| YOUR ASSIGNMENT |
Transcribe verbatim the span of lines that opens with the line containing "Which object fits the box [608,0,852,1027]?" and closes with the last line of the data below.

========

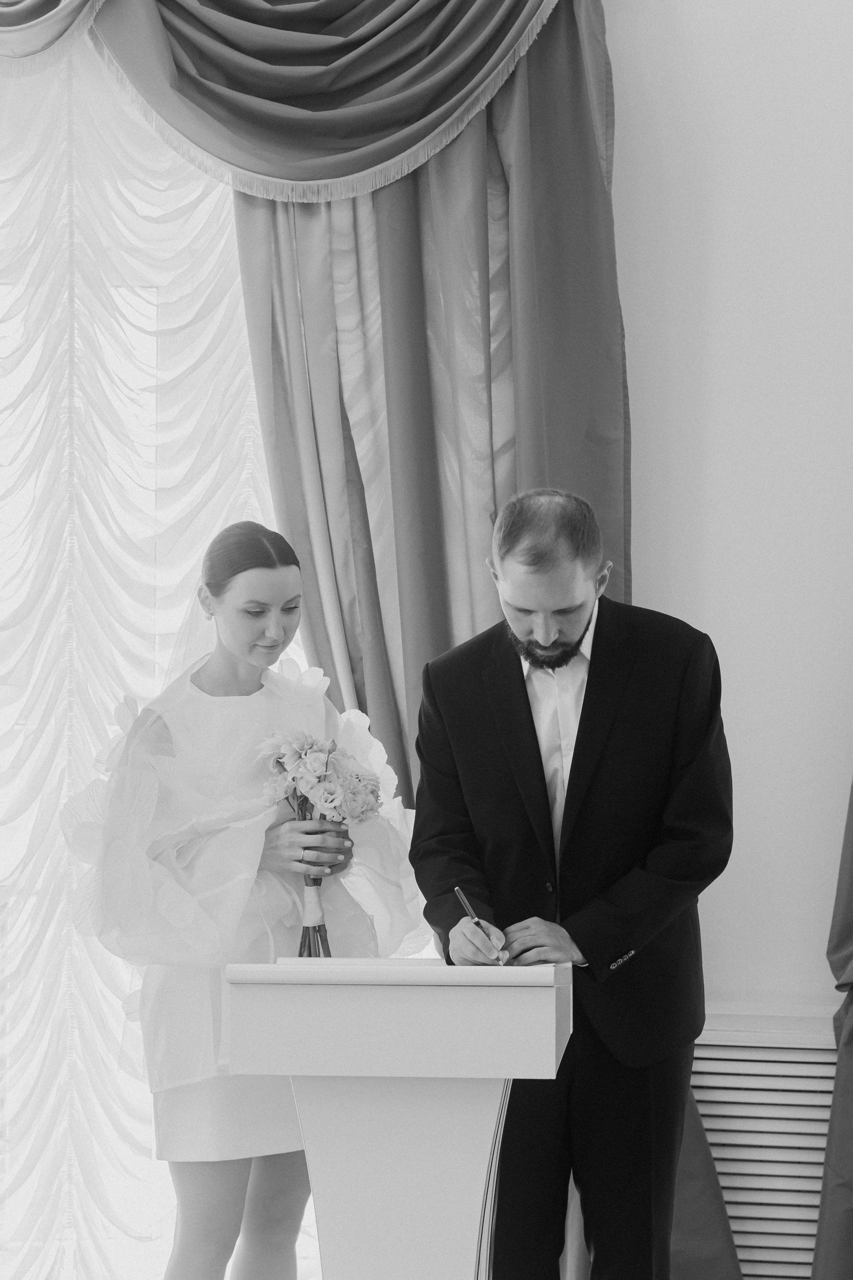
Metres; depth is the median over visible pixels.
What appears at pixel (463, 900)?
pen
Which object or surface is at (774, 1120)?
air vent
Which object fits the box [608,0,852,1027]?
wall
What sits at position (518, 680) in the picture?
man
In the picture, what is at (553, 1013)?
lectern
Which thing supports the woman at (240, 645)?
on the floor
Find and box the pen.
[453,885,505,962]
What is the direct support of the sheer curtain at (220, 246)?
attached to the wall
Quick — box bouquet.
[255,725,383,963]
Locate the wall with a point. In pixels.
(745, 722)
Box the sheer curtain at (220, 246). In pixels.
[0,41,282,1279]
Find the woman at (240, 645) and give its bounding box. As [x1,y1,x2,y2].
[60,521,423,1279]
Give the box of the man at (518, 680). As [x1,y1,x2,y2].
[410,485,734,1279]
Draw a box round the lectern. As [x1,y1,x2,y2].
[222,955,573,1279]
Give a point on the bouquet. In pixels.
(317, 767)
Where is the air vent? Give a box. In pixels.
[689,1025,839,1279]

========

| RESPONSE TO THIS EXERCISE |
Which object fits the box [608,0,852,1027]?
wall
What sits at position (518, 680) in the picture?
man
In the picture, what is at (553, 1013)?
lectern
Which thing supports the woman at (240, 645)?
on the floor
Find and box the pen.
[453,885,505,962]
What is the direct support of the sheer curtain at (220, 246)?
attached to the wall
Quick — box bouquet.
[255,725,383,963]
Locate the wall with a point. In pixels.
(745, 722)
Box the sheer curtain at (220, 246). In pixels.
[0,41,282,1279]
Find the woman at (240, 645) and give its bounding box. As [x1,y1,x2,y2].
[60,521,423,1279]
Give the box of the man at (518, 680). As [x1,y1,x2,y2].
[410,485,734,1279]
Draw a box round the lectern. As [x1,y1,x2,y2].
[222,955,573,1279]
Give a point on the bouquet. In pixels.
(317, 767)
Where is the air vent? Give a box. In pixels.
[689,1025,839,1279]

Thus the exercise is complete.